Les mains sur les fûts
Pour la Commission, « les mains levées sur et contre les fûts » représentés sur le logo symbolisent « la demande de prise de parole ». Ces mains ont été inspirées par celles de la Cueva de las Manos, la Grotte des Mains, un site archéologique riche en peintures rupestres en Argentine, dans la province de Santa Cruz. Les mains colorées représentent, quant à elles, les différentes opinions du public posant des questions, insistant sur la parole donnée à toutes et tous.

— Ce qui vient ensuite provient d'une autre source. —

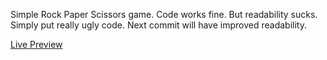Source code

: Simple Rock Paper Scissors game.
Code works fine. But readability sucks. Simply put really ugly code.
Next commit will have improved readability.

<a href="https://shiddeshwar.github.io/rock-paper-scissors/">Live Preview</a>
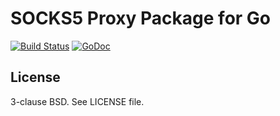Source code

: SOCKS5 Proxy Package for Go
===========================

[![Build Status](https://travis-ci.org/decred/go-socks.png?branch=master)](https://travis-ci.org/decred/go-socks)
[![GoDoc](https://img.shields.io/badge/godoc-reference-blue.svg)](http://godoc.org/github.com/decred/go-socks)

License
-------

3-clause BSD. See LICENSE file.
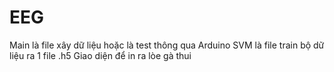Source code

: # EEG
 Main là file xây dữ liệu hoặc là test thông qua Arduino
 SVM là file train bộ dữ liệu ra 1 file .h5
 Giao diện để in ra lòe gà thui
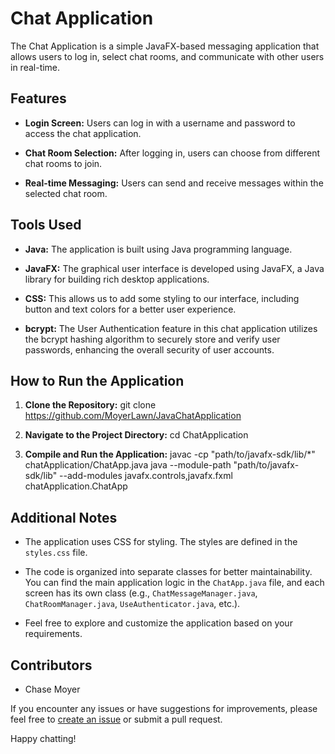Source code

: # Chat Application

The Chat Application is a simple JavaFX-based messaging application that allows users to log in, select chat rooms, and communicate with other users in real-time.

## Features

- **Login Screen:** Users can log in with a username and password to access the chat application.

- **Chat Room Selection:** After logging in, users can choose from different chat rooms to join.

- **Real-time Messaging:** Users can send and receive messages within the selected chat room.

## Tools Used

- **Java:** The application is built using Java programming language.

- **JavaFX:** The graphical user interface is developed using JavaFX, a Java library for building rich desktop applications.

- **CSS:** This allows us to add some styling to our interface, including button and text colors for a better user experience.

- **bcrypt:** The User Authentication feature in this chat application utilizes the bcrypt hashing algorithm to securely store and verify user passwords, enhancing the overall security of user accounts.

## How to Run the Application

1. **Clone the Repository:**
git clone https://github.com/MoyerLawn/JavaChatApplication


2. **Navigate to the Project Directory:**
cd ChatApplication


3. **Compile and Run the Application:**
javac -cp "path/to/javafx-sdk/lib/*" chatApplication/ChatApp.java
java --module-path "path/to/javafx-sdk/lib" --add-modules javafx.controls,javafx.fxml chatApplication.ChatApp

## Additional Notes

- The application uses CSS for styling. The styles are defined in the `styles.css` file.

- The code is organized into separate classes for better maintainability. You can find the main application logic in the `ChatApp.java` file, and each screen has its own class (e.g., `ChatMessageManager.java`, `ChatRoomManager.java`, `UseAuthenticator.java`, etc.).

- Feel free to explore and customize the application based on your requirements.

## Contributors

- Chase Moyer

If you encounter any issues or have suggestions for improvements, please feel free to [create an issue](https://github.com/MoyerLawn/JavaChatApplication/issues) or submit a pull request.

Happy chatting!
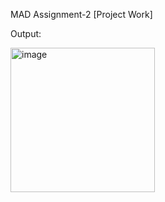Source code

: MAD Assignment-2 [Project Work]

Output:

<img width="231" alt="image" src="https://github.com/P-21710/MAD_Assignment-2_21012011127/assets/98374171/e51670bd-a996-418e-ae6a-fd198565758a">
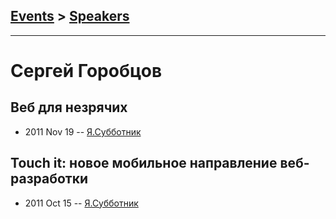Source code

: ## [Events](../README.md) > [Speakers](../speakers.md)
---

# Сергей Горобцов

## Веб для незрячих
- 2011 Nov 19 -- [Я.Субботник](https://events.yandex.ru/lib/talks/185/)    
## Touch it: новое мобильное направление веб-разработки
- 2011 Oct 15 -- [Я.Субботник](https://events.yandex.ru/lib/talks/202/)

Le logo, un prétexte au débat de fond
Si ce logo peut poser question, puisque ces fûts jaunes ne sont pas représentatifs de l’industrie nucléaire, il n’en demeure pas moins que l’objectif premier du débat public sur le PNGMDR est de parler de tous les sujets, sans tabou, concernant les matières valorisables et les déchets radioactifs.
Cette volonté de vulgarisation de la Commission se reflète à travers la richesse des contenus du site internet https://pngmdr.debatpublic.fr mis en place la veille du lancement du débat public.
Le débat public sur le PNGMDR proposé sur une période de cinq mois doit permettre à chacun de s’informer, non seulement via ce site internet, mais aussi grâce aux nombreuses réunions publiques et débats organisés dans toute la France dans les prochaines semaines. Cf calendrier
Si la Commission a le souhait d’informer, de vulgariser sur les nombreux thèmes que revêt la gestion des matières valorisables et des déchets radioactifs, la neutralité doit rester de mise. Espérons que ce logo « surprenant et provocateur pour certains » et non représentatif de la réalité n’influence pas le fond du débat.